Idleb, le vrai visage des « rebelles » islamistes
Par Hassane Zerrouky
L'Humanité
Après Alep, cette ville frontalière de la Turquie, sous contrôle d’une coalition djihadiste dont certains groupes sont aussi violents que Daech, est la prochaine cible de Damas.
A près Alep, Idleb, distante de 65 km et proche de la Turquie, est la prochaine cible de l’armée syrienne appuyée par la Russie et ses alliés iraniens, irakiens et du Hezbollah. Début novembre, le ministre russe de la Défense, Sergueï Choïgou, a annoncé une opération militaire « majeure » contre cette province sous contrôle de Djeich al-Fatah (Armée de la conquête) depuis fin mars 2015. Cette coalition regroupant plusieurs groupes djihadistes, dont Fatah al-Cham, Ahrar al-Cham, Nour al-Dine al-Zenki (rendu célèbre par la décapitation d’un enfant de 12 ans en juillet dernier), Jund al-Aqsa, Liwa al-Haq, Jaysh al-Sunna, Ajnad al-Cham, a été mise en place sur insistance des parrains turcs, qataris et saoudiens. Si Idleb tombait à son tour, cela constituerait une défaite surtout pour l’Arabie saoudite, le Qatar et Washington qui a livré des armes sophistiquées ayant permis aux djihadistes de conquérir Idleb.

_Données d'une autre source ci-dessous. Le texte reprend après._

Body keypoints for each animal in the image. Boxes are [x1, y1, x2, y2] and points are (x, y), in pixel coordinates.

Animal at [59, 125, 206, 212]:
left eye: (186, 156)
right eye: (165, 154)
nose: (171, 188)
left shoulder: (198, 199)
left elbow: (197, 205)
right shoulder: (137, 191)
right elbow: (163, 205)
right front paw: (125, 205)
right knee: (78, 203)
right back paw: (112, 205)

Depuis, Ankara semble avoir quelque peu infléchi sa position. À en juger par la déclaration faite hier à Moscou par le premier ministre turc, Binali Yildirim, l’opération « Bouclier de l’Euphrate » visant à la fois Daech et les Kurdes, n’est nullement liée « à une volonté de changer de régime en Syrie » ! Or, on voit mal comment l’imprévisible Erdogan pourrait lâcher ses protégés islamistes sans contrepartie, notamment à propos des Kurdes syriens assimilés à des « terroristes ». Quant à la nouvelle administration américaine qui succédera à celle de Barack Obama, personne n’est en mesure d’affirmer avec certitude quelle sera la politique de Donald Trump sur la crise syrienne.

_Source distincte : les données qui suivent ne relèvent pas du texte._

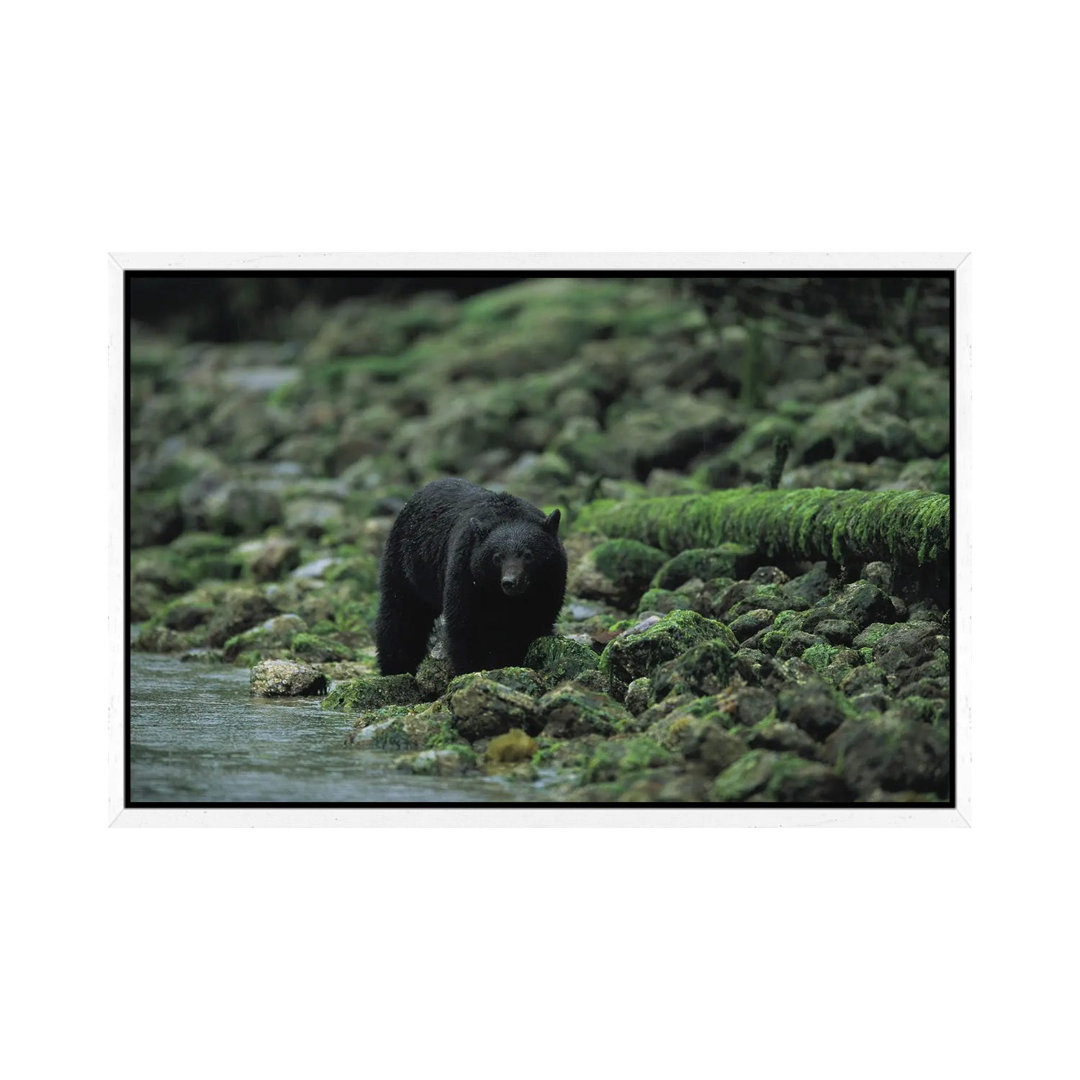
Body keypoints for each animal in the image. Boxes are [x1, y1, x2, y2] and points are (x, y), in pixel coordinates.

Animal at [375, 479, 570, 673]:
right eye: (497, 557)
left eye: (528, 555)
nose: (510, 582)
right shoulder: (466, 573)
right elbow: (465, 625)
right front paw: (472, 669)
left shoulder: (550, 581)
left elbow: (533, 622)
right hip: (407, 567)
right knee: (401, 617)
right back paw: (395, 668)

Toujours est-il qu’à l’origine, dans le dispositif stratégique visant la chute du régime de Damas, Idleb et sa province représentaient un enjeu majeur. C’est par cette région que transitent renforts, armes et munitions en provenance de la Turquie. Ankara et Doha ont alors convaincu les différents groupes islamistes de mettre fin à leurs différends et de former une coalition. Et dans cet ordre d’idées, Idleb devait être l’alternative sunnite à l’« État islamique » (EI, Daech), plus acceptable par les capitales occidentales. Turcs et Qataris ont aussi conseillé à leurs protégés djihadistes de cesser de diffuser par vidéo les exécutions publiques. Mieux, les Qataris en particulier ne sont pas étrangers au fait que le Front al-Nosra (filiale syrienne d’al-Qaida) change d’appellation – il a pris le nom de Fatah al-Cham – et prenne ses distances avec la Qaida. Ce qui fut fait en théorie avec l’accord et la bénédiction d’Aymen Zawahiri le chef d’al-Qaida et successeur de Ben Laden !
« Soit vous êtes d’accord avec leurs règles sociales et leurs politiques, soit vous disparaissez »
Reste que la tolérance affichée au début à Idleb par Fatah al-Cham, Ahrar al-Cham et le groupe Nour al-Dine al-Zenki, les trois principaux groupes armés, n’a duré qu’un temps. Une fois la ville conquise, la situation stabilisée dans la province, ces groupes ont imposé leur ordre social-religieux. Application de la charia, mise en place de tribunaux islamiques, imposition du voile total (abaya) et du niqab aux femmes et même aux gamines dès l’âge de 10 ans. Interdiction d’enseigner certaines matières comme la philosophie, de diffuser de la musique, et traque impitoyable des homosexuels, des femmes accusées de prostitution ou d’adultère, de ceux suspectés à tort ou à raison d’avoir servi le régime : des fonctionnaires, des enseignants et des médecins ont été exécutés quand d’autres subissaient en public des châtiments corporels, ce que dénonçait Amnesty international (AI) dans un rapport datant de juillet dernier. Même les acteurs de la société civile opposés au régime syrien sont à leur tour traqués impitoyablement. « Soit vous êtes d’accord avec leurs règles sociales et leurs politiques, soit vous disparaissez », raconte un témoin cité par AI. Radio Fresh, tenue par des acteurs de la société civile opposants au régime syrien, a été fermée. Et les statues du poète et philosophe mystique Abou Ala al-Maari (Xe siècle) ont été soit détruites soit décapitées.